The final predictions are saved to a CSV file, which can be used by business stakeholders for decision-making, integration into CRM systems, or further analysis.


In [None]:

if not prediction_df.empty:
    final_output_df = prediction_df[['LoanID', 'predicted_probability']]
    final_output_df.to_csv("loan_default_predictions.csv", index=False)

    print("Results Export Complete:")
    print("✓ Predictions saved to: loan_default_predictions.csv")
    print("✓ Ready for integration with decision-making systems.")

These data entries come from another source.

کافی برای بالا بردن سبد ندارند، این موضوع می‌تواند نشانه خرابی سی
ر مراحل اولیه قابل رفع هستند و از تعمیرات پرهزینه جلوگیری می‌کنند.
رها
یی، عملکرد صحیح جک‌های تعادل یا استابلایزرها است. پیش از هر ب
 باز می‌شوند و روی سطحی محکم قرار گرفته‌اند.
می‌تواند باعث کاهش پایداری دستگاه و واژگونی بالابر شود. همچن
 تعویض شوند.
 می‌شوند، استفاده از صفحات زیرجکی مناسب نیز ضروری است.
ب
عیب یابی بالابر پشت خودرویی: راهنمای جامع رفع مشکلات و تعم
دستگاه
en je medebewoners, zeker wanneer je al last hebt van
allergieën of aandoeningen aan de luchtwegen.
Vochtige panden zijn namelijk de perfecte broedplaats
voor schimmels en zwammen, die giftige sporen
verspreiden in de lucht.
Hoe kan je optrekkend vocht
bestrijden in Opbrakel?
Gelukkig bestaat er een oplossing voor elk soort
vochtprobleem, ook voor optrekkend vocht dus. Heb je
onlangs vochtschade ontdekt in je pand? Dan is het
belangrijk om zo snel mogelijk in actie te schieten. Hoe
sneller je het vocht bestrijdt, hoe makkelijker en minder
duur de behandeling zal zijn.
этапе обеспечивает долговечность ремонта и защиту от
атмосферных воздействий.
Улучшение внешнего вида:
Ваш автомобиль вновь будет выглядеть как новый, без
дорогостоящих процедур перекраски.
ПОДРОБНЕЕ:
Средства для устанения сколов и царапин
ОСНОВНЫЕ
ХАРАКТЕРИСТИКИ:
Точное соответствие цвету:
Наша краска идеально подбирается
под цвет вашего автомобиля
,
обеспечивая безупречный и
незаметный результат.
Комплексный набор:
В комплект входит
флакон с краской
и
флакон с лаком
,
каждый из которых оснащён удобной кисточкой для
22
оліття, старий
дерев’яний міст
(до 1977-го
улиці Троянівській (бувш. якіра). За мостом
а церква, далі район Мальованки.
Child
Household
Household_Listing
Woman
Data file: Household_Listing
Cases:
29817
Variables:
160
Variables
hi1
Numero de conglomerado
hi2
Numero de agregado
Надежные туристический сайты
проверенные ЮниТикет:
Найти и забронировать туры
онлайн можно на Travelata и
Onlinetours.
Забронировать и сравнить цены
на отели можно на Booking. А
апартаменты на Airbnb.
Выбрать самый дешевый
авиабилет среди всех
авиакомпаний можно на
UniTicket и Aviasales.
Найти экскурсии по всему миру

    print(f"\nFinal Prediction File Summary:")
    print(f"- Total borrowers scored: {len(final_output_df):,}")
    print(f"- Prediction file size: {final_output_df.shape}")
    print(f"- Columns: {', '.join(final_output_df.columns)}")
else:
    print("Prediction DataFrame is empty. Skipping export.")


### 9. Business Summary and Next Steps 💡

**Key Achievements:**

* **Developed a predictive model** for loan defaults using a Gradient Boosting Classifier, achieving a ROC-AUC of **0.7580** on the validation set.
* **Identified key drivers** of loan default, providing actionable insights into borrower and loan characteristics that are most indicative of risk.
* **Created a framework for risk segmentation** by generating default probabilities for each borrower in the test set.

**Expected Business Value:**

* **Reduced Default Rates**: By identifying high-risk applicants early, the institution can take preemptive measures, potentially leading to a decrease in the overall default rate.
* **Improved Profitability**: More accurate risk assessment can lead to better loan pricing and reduced losses from bad debt, enhancing profitability.
* **Efficient Resource Allocation**: Resources for collections and customer support can be prioritized towards borrowers identified as high or medium risk.
* **Enhanced Portfolio Quality**: Over time, using the model for loan origination can improve the overall quality and risk profile of the loan portfolio.

**Future Improvements & Next Steps:**

* **Hyperparameter Tuning**: Conduct extensive hyperparameter tuning for the Gradient Boosting model (and other candidate models) using techniques like GridSearchCV or RandomizedSearchCV to potentially improve performance further.
* **Advanced Feature Engineering**: Explore creation of more complex interaction features or non-linear transformations of existing features.
* **Alternative Modeling Techniques**: Investigate other algorithms such as LightGBM, CatBoost, or neural networks, which might offer performance improvements.
* **Ensemble Methods**: Combine predictions from multiple strong models (e.g., stacking, blending) to potentially create a more robust and accurate final model.
* **Threshold Optimization**: Work with business stakeholders to determine optimal probability thresholds for classifying loans into different risk categories based on the institution's risk appetite and the cost/benefit of interventions.
* **Model Explainability**: Implement SHAP (SHapley Additive exPlanations) or LIME (Local Interpretable Model-agnostic Explanations) to provide deeper insights into individual predictions and enhance model transparency.
* **Deployment and Monitoring**: Develop a plan for deploying the model into a production environment and continuously monitor its performance over time, with retraining schedules to account for data drift.

**Conclusion:**

This project successfully demonstrates the development of a machine learning model to predict loan defaults. The Gradient Boosting Classifier shows good discriminative power. The identified key features and risk probabilities offer valuable information for financial institutions to refine their lending strategies, manage risk more effectively, and protect their financial health. Further enhancements, particularly in hyperparameter tuning and exploring more advanced modeling techniques, could yield even better predictive accuracy.